[[ Data records, beginning ]]

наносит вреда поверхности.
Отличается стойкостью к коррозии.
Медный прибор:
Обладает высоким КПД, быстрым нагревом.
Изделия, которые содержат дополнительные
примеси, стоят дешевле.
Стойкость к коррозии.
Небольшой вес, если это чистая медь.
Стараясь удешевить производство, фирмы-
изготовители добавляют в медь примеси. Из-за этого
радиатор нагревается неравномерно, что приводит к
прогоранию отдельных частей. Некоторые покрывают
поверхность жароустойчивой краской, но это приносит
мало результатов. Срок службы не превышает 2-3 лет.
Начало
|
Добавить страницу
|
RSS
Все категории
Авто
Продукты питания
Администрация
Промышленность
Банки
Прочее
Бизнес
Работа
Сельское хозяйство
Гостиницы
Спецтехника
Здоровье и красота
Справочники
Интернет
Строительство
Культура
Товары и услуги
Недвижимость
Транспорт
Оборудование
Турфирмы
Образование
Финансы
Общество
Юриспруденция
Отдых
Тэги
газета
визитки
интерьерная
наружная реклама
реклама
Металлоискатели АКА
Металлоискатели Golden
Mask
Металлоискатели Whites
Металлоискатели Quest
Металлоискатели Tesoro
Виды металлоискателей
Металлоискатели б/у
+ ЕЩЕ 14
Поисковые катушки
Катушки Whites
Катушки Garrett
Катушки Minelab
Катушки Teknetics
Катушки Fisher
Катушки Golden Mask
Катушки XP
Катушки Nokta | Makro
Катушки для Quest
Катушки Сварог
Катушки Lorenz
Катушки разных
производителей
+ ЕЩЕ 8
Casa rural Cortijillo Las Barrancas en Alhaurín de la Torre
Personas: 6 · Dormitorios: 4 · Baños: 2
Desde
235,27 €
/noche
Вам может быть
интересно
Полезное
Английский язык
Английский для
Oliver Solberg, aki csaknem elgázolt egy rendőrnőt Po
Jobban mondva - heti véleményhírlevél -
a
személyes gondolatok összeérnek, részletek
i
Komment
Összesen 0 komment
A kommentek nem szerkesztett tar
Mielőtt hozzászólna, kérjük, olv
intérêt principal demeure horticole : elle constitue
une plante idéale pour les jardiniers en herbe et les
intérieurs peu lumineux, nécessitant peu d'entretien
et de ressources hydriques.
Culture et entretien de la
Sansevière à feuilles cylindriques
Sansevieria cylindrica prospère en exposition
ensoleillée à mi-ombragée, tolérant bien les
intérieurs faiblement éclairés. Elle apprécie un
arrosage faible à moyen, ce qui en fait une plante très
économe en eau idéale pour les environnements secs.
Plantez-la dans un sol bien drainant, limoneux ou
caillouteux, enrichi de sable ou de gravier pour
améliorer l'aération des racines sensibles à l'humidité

[[ Data records, end ]]

- _Problem to solve_: Reproduce the rows word for word, from the very start through the line containing "A kommentek nem szerkesztett tar".

- _Your solution_:
наносит вреда поверхности.
Отличается стойкостью к коррозии.
Медный прибор:
Обладает высоким КПД, быстрым нагревом.
Изделия, которые содержат дополнительные
примеси, стоят дешевле.
Стойкость к коррозии.
Небольшой вес, если это чистая медь.
Стараясь удешевить производство, фирмы-
изготовители добавляют в медь примеси. Из-за этого
радиатор нагревается неравномерно, что приводит к
прогоранию отдельных частей. Некоторые покрывают
поверхность жароустойчивой краской, но это приносит
мало результатов. Срок службы не превышает 2-3 лет.
Начало
|
Добавить страницу
|
RSS
Все категории
Авто
Продукты питания
Администрация
Промышленность
Банки
Прочее
Бизнес
Работа
Сельское хозяйство
Гостиницы
Спецтехника
Здоровье и красота
Справочники
Интернет
Строительство
Культура
Товары и услуги
Недвижимость
Транспорт
Оборудование
Турфирмы
Образование
Финансы
Общество
Юриспруденция
Отдых
Тэги
газета
визитки
интерьерная
наружная реклама
реклама
Металлоискатели АКА
Металлоискатели Golden
Mask
Металлоискатели Whites
Металлоискатели Quest
Металлоискатели Tesoro
Виды металлоискателей
Металлоискатели б/у
+ ЕЩЕ 14
Поисковые катушки
Катушки Whites
Катушки Garrett
Катушки Minelab
Катушки Teknetics
Катушки Fisher
Катушки Golden Mask
Катушки XP
Катушки Nokta | Makro
Катушки для Quest
Катушки Сварог
Катушки Lorenz
Катушки разных
производителей
+ ЕЩЕ 8
Casa rural Cortijillo Las Barrancas en Alhaurín de la Torre
Personas: 6 · Dormitorios: 4 · Baños: 2
Desde
235,27 €
/noche
Вам может быть
интересно
Полезное
Английский язык
Английский для
Oliver Solberg, aki csaknem elgázolt egy rendőrnőt Po
Jobban mondva - heti véleményhírlevél -
a
személyes gondolatok összeérnek, részletek
i
Komment
Összesen 0 komment
A kommentek nem szerkesztett tar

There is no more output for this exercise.